→ TASK PROMPT
Filtering the records below, copy only those lines that include the word "about".

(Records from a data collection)
== == ==
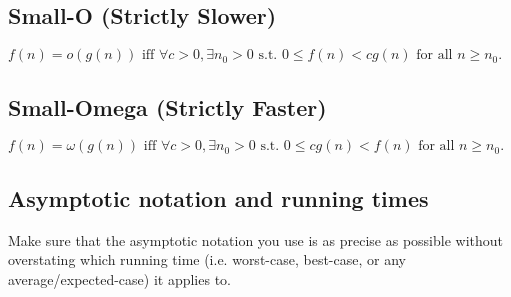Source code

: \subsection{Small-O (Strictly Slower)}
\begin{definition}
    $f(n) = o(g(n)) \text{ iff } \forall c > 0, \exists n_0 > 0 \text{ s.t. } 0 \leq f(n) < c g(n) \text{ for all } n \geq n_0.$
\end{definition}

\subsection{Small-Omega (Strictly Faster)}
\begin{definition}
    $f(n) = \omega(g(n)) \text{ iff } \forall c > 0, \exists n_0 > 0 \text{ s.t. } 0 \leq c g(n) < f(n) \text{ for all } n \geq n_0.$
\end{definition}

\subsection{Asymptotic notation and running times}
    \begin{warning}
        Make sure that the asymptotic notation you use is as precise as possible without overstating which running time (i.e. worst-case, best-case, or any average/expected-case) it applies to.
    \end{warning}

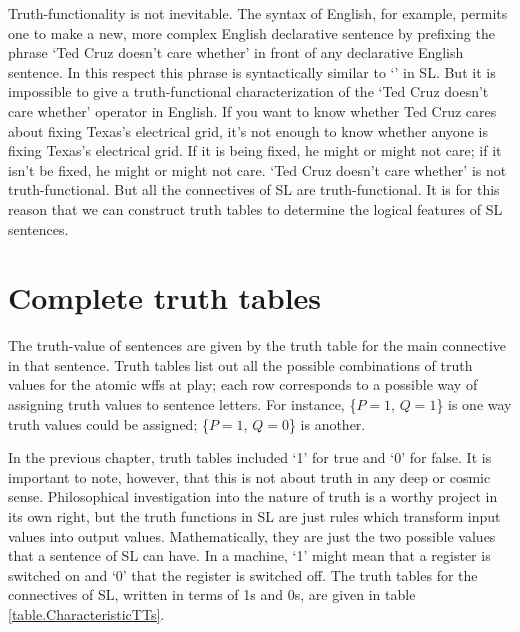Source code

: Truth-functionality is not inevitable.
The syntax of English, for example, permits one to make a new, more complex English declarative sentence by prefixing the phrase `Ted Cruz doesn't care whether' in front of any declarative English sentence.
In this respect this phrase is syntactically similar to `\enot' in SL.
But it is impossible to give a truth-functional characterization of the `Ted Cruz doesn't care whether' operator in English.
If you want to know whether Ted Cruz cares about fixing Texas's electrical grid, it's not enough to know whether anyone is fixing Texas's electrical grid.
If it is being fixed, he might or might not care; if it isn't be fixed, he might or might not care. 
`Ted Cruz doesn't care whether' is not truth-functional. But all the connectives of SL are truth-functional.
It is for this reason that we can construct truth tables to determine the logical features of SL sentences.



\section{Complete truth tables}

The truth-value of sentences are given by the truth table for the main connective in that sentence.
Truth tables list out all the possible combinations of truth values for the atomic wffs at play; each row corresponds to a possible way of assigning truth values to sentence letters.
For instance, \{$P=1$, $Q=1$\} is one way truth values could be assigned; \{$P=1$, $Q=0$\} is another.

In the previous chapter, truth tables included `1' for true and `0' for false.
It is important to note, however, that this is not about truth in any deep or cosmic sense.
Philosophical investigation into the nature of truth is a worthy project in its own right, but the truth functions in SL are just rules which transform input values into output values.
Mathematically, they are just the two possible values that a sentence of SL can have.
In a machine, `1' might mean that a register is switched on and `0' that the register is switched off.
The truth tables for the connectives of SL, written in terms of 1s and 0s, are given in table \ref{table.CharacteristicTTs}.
== == ==
→ SOLUTION TO THIS TASK
If you want to know whether Ted Cruz cares about fixing Texas's electrical grid, it's not enough to know whether anyone is fixing Texas's electrical grid.
It is important to note, however, that this is not about truth in any deep or cosmic sense.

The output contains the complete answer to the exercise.